The FANTASTIC (yes, all caps) first season of Homeland finished up with a double-episode last night on TV3, giving us a few scenes it had pretty much committed itself to, but ending the story in a place that I don't think anyone really expected it to end. Well, I wasn't expecting it - and while the show was FANTASTIC, that end point has me a little concerned. A few more thoughts, right after this elaborate spoiler warning.
(Warning: MAJOR spoilers follow from last night's finale, and the entire first season, of Homeland.)
Let's start by being completely honest: did anyone really believe that Brody was going to end up splattered all over the walls of that little bunker, along with everyone else in the room?* I know I didn't.
As far back as last week, it became clear that exploding a collection of dignitaries was Brody's evil master plan, but it also seemed highly unlikely that it would actually happen. Sure, that's mostly because of expectations (aside from the odd show like Game Of Thrones, lead actors just don't get killed off without plenty of fanfare). However, it did mean that the story wasn't just whether Brody would pull off his plan, but how he'd eventually be thwarted.
It also meant that the focus expanded from the actions of just one guy ("oh no, will Brody do it?!") to the actions of a wider group of characters (Carrie, Saul, and David especially) that we've come to know and love over the last few months - and in that way, it's a subtle stroke of genius on the part of producers Alex Gansa and Howard Gordon.
Gansa and Gordon have done a wonderful job of using the small details - the minutiae of the story they're telling - to great effect. Small moments like Walker cutting a hole in a window then setting up that poor woman's dining table, or the clever way Walker and Brody beat the security detail at the entrance, have turned the broader strokes of Homeland into a more complete story, and in many ways kept us on the edge of our seat as we got to this end point.
The pair have also done a great job with fashioning the characters and relationships at the centre of this tale.
As other reviewers have pointed out, Carrie is the only person who knows the truth of what Brody was trying to do, while Brody is the only person who knows that Carrie was right (and, by using Brody's daughter Dana, she managed to stop Brody from going through with his attack). And that complication adds another twisted layer to their relationship, one that should provide some intrigue heading into a second season.
The relationship between our two leads has been the magic at the core of the series so far, so keeping that magic through the finale, and presumably on into next year, is the best way forward. Of course it helps that Claire Danes and Damian Lewis turned in the performances of their lives. It's safe to say they're probably the best 1-2 on all of television right now, with quality support from Mandy Patinkin, Monica Baccarin and David Harewood.
We also leave Brody at a really interesting place in his story. It seemed a little convenient that Brody was able to convince Abu Nazir of his new plan to infiltrate the government (even if I have been manipulated to think it was a better plan to blow himself and a good portion of the American government into smithereens), but seeing that unfold should provide an interesting basis for a second season.

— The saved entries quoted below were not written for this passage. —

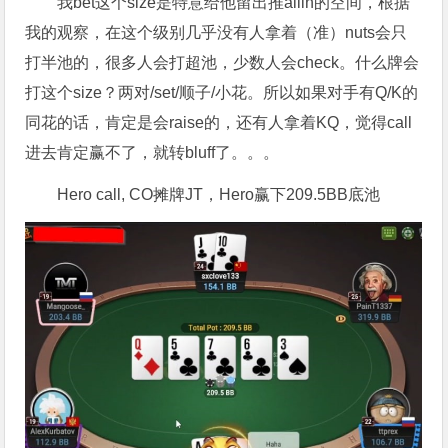
我bet这个size是特意给他留出推allin的空间，根据
我的观察，在这个级别几乎没有人拿着（准）nuts会只
打半池的，很多人会打超池，少数人会check。什么牌会
打这个size？两对/set/顺子/小花。所以如果对手有Q/K的
同花的话，肯定是会raise的，还有人拿着KQ，觉得call
进去肯定赢不了，就转bluff了。。。
Hero call, CO摊牌JT，Hero赢下209.5BB底池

Plus, Brody's personal life is under threat, even if he has joined the inner sanctum of soon-to-be president William Walden (played by Jamey "Randall Flagg" Sheridan). How will Dana respond to the revelation that her dad was in cahoots with a known terrorist? What does Jess make of everything that just happened? Those are intriguing wrinkles, and I hope they pan out.
Less convincing is the position we leave Carrie in and what part she'll play going forward. Carrie's personal, emotional unravelling over the last few weeks has been riveting to watch (with Danes rising to the occasion**), but electro-shock therapy - and the short-term memory loss that goes with it - is going to leave her at a disadvantage when we come back to this story. We can only hope that her therapy doesn't do too much damage.
But for right now, we can look back at a near perfect season of television, regardless of whatever lingering questions we might have going forward. Homeland (and TV3) just gave us 12 episodes of truly engrossing television, featuring one of the most interesting stories around, with performances from one of the greatest ensembles put together on a single show. I loved it, and I can't wait for more.
What did you think of the first season of Homeland? Did you love it as much as I did? How do you feel about the finale - do you think it did a good job of wrapping up the season? And are you excited for more?
(*) Or, to use a visual from earlier in the season, that his head would be the only part that survived the explosion?
(**) This seems like a good place to say that we should give Claire Danes ALL THE AWARDS.